▶ [DIRECTIONS]
Please give again, word for word, the line that contains "thumb tip: (489, 812)" and every line after it to the end of the data, with no other lines.

Human pose keypoint data:
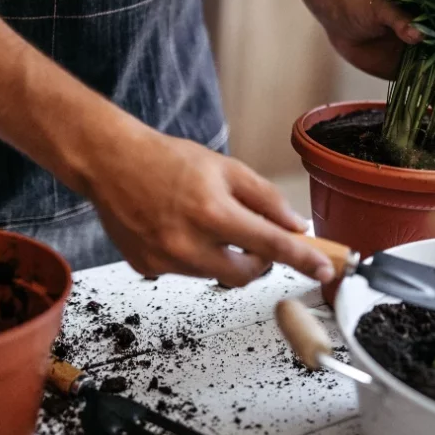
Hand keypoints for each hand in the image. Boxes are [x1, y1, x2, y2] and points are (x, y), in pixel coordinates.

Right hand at [83, 124, 335, 286]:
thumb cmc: (167, 159)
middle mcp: (189, 244)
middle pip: (246, 274)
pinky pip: (184, 272)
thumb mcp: (225, 167)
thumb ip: (263, 198)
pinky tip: (174, 228)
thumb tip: (294, 225)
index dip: (302, 258)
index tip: (324, 268)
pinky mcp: (148, 268)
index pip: (272, 245)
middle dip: (258, 260)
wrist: (110, 162)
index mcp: (213, 213)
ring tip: (201, 221)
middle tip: (251, 236)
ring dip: (221, 255)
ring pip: (214, 274)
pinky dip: (190, 255)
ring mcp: (166, 261)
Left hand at [319, 0, 421, 79]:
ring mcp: (415, 58)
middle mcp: (426, 40)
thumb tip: (418, 35)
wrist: (340, 19)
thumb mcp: (381, 8)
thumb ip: (399, 19)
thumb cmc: (362, 4)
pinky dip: (429, 97)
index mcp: (426, 20)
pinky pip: (418, 86)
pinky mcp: (402, 72)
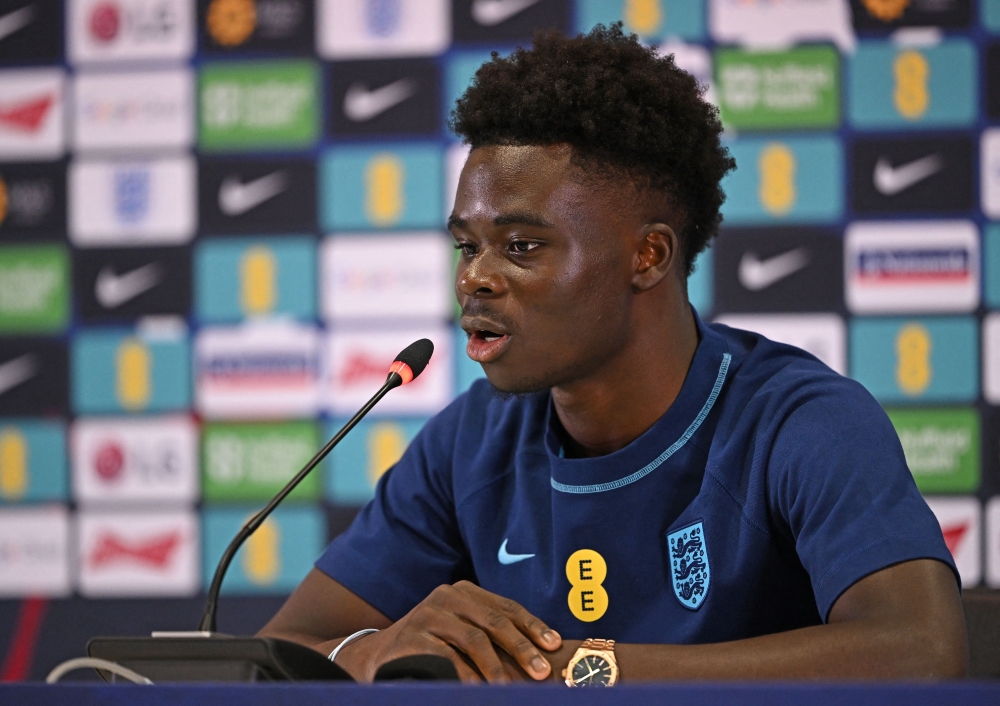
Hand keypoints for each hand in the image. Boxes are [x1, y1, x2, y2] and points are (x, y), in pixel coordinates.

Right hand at [332, 580, 561, 682]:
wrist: (379, 657)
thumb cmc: (433, 647)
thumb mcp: (462, 633)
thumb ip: (492, 636)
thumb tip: (540, 657)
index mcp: (465, 592)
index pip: (506, 607)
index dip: (532, 626)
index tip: (554, 645)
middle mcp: (447, 597)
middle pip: (494, 621)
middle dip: (522, 648)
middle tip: (541, 672)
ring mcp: (429, 615)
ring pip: (474, 639)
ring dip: (497, 667)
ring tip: (512, 688)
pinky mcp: (413, 637)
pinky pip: (448, 658)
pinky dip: (467, 676)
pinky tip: (479, 691)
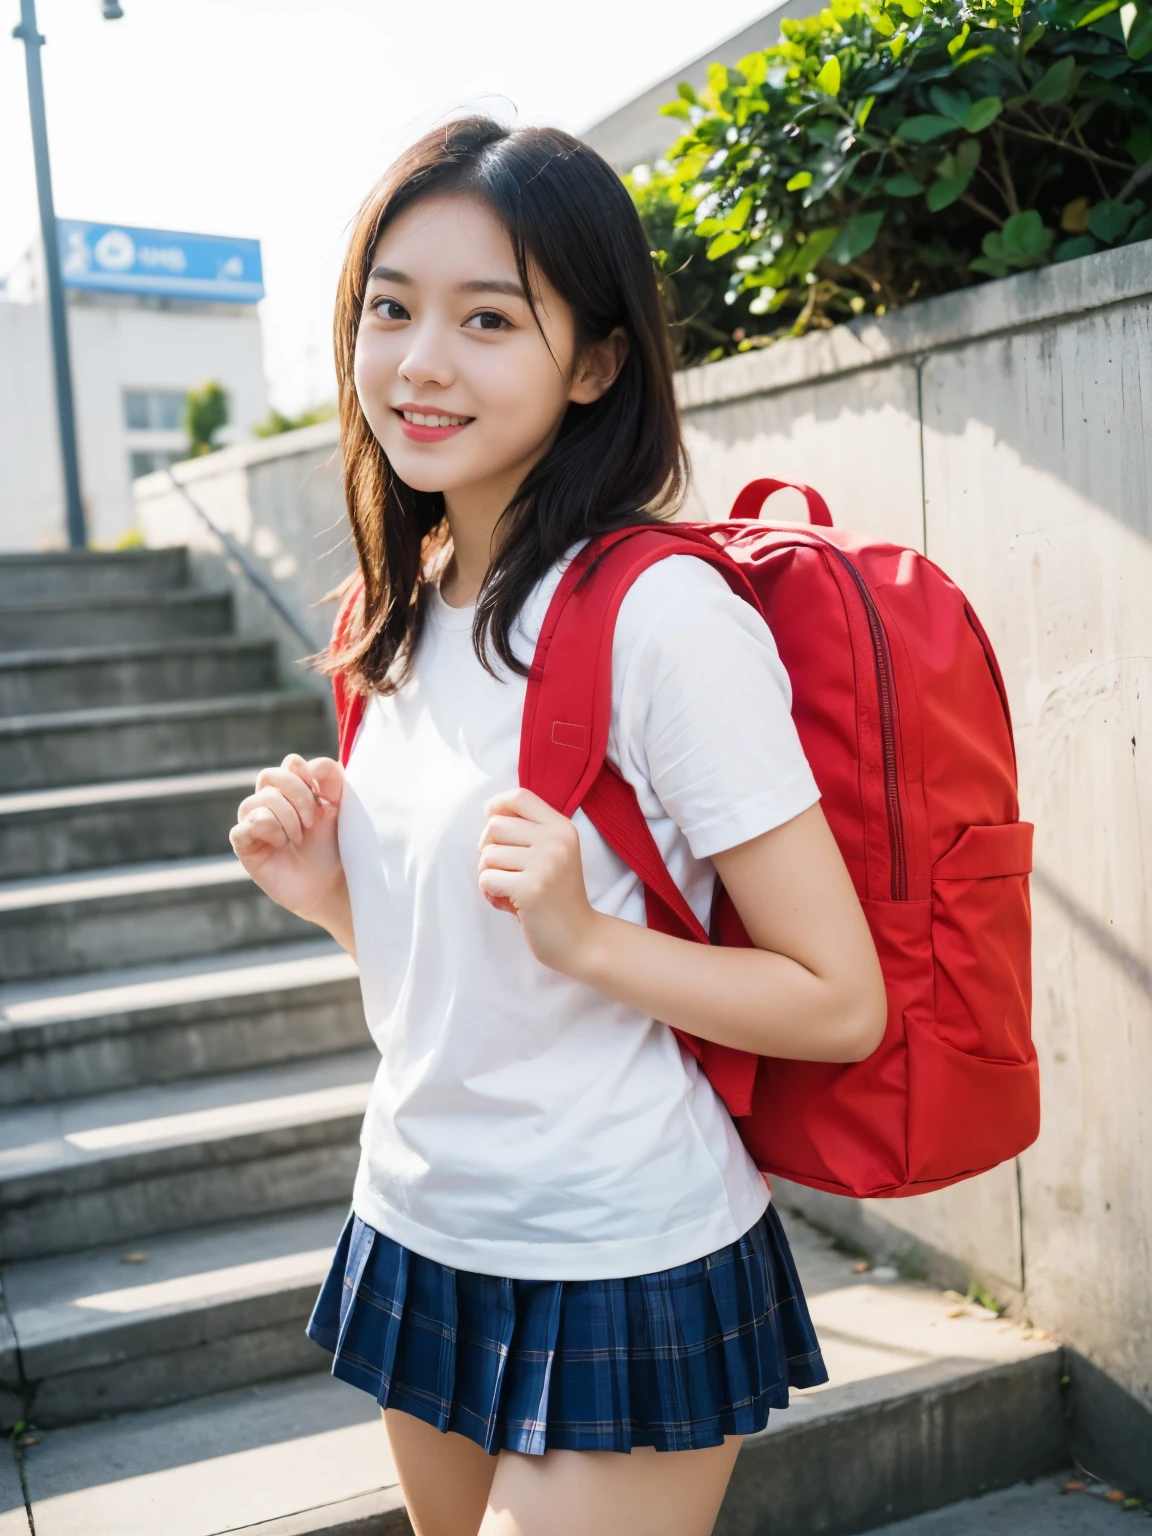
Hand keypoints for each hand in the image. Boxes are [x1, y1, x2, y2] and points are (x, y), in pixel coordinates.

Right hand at [229, 754, 346, 923]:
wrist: (329, 884)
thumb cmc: (333, 846)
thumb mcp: (339, 807)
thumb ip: (331, 779)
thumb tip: (311, 765)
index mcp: (293, 789)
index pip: (291, 763)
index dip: (307, 776)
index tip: (325, 798)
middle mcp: (269, 801)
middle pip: (270, 776)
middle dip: (297, 795)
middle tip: (312, 821)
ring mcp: (253, 820)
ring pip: (260, 800)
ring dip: (287, 818)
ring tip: (298, 839)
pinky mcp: (244, 843)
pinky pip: (247, 824)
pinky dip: (270, 830)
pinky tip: (281, 845)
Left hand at [477, 789, 600, 975]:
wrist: (580, 939)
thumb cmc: (556, 897)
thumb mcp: (552, 854)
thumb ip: (528, 832)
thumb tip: (489, 812)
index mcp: (562, 827)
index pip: (519, 796)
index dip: (497, 806)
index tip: (493, 828)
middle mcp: (556, 840)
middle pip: (495, 826)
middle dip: (488, 849)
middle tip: (504, 871)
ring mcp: (545, 864)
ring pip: (487, 854)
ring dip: (488, 875)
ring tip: (509, 890)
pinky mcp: (531, 889)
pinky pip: (487, 879)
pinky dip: (490, 893)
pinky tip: (508, 904)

▶ [SOLUTION TO THE PROBLEM]
thumb tip: (489, 812)
index mcp: (562, 827)
index pip: (519, 796)
index dip: (497, 806)
index tip: (493, 828)
middle mcp: (556, 840)
middle pip: (495, 826)
middle dip: (488, 849)
middle tip: (504, 871)
ring mcp: (545, 864)
ring pip: (487, 854)
ring dip: (488, 875)
ring tip: (509, 890)
pinky mcp: (531, 889)
pinky pip: (487, 879)
pinky dip: (490, 893)
pinky tip: (508, 904)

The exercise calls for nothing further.